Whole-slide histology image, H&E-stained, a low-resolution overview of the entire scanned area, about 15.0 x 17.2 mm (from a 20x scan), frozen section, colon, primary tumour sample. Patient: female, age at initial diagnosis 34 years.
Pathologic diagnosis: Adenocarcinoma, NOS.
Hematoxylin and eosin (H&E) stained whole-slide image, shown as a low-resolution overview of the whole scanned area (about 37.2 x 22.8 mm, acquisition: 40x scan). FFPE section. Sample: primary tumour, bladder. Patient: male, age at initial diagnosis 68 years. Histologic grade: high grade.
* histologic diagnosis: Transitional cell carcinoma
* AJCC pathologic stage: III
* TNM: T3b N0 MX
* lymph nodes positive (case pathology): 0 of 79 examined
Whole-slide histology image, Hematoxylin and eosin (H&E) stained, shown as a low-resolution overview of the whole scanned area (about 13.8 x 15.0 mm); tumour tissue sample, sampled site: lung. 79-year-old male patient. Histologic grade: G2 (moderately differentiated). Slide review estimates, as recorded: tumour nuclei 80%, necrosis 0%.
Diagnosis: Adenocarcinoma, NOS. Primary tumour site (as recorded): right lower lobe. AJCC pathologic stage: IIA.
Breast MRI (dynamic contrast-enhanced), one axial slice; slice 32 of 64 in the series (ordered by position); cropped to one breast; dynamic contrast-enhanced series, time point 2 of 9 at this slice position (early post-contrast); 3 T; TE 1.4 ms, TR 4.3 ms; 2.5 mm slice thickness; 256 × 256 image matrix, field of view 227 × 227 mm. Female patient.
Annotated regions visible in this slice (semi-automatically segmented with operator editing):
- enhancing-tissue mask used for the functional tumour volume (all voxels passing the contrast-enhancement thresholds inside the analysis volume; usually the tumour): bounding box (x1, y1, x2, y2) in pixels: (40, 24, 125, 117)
┄┄┄┄┄┄┄┄┄┄
- Task details: The records above need to be returned in full, with nothing altered.

- Answer for this exercise:
Whole-slide histology image, H&E-stained, a low-resolution overview of the entire scanned area, about 15.0 x 17.2 mm (from a 20x scan), frozen section, colon, primary tumour sample. Patient: female, age at initial diagnosis 34 years.
Pathologic diagnosis: Adenocarcinoma, NOS.
Hematoxylin and eosin (H&E) stained whole-slide image, shown as a low-resolution overview of the whole scanned area (about 37.2 x 22.8 mm, acquisition: 40x scan). FFPE section. Sample: primary tumour, bladder. Patient: male, age at initial diagnosis 68 years. Histologic grade: high grade.
* histologic diagnosis: Transitional cell carcinoma
* AJCC pathologic stage: III
* TNM: T3b N0 MX
* lymph nodes positive (case pathology): 0 of 79 examined
Whole-slide histology image, Hematoxylin and eosin (H&E) stained, shown as a low-resolution overview of the whole scanned area (about 13.8 x 15.0 mm); tumour tissue sample, sampled site: lung. 79-year-old male patient. Histologic grade: G2 (moderately differentiated). Slide review estimates, as recorded: tumour nuclei 80%, necrosis 0%.
Diagnosis: Adenocarcinoma, NOS. Primary tumour site (as recorded): right lower lobe. AJCC pathologic stage: IIA.
Breast MRI (dynamic contrast-enhanced), one axial slice; slice 32 of 64 in the series (ordered by position); cropped to one breast; dynamic contrast-enhanced series, time point 2 of 9 at this slice position (early post-contrast); 3 T; TE 1.4 ms, TR 4.3 ms; 2.5 mm slice thickness; 256 × 256 image matrix, field of view 227 × 227 mm. Female patient.
Annotated regions visible in this slice (semi-automatically segmented with operator editing):
- enhancing-tissue mask used for the functional tumour volume (all voxels passing the contrast-enhancement thresholds inside the analysis volume; usually the tumour): bounding box (x1, y1, x2, y2) in pixels: (40, 24, 125, 117)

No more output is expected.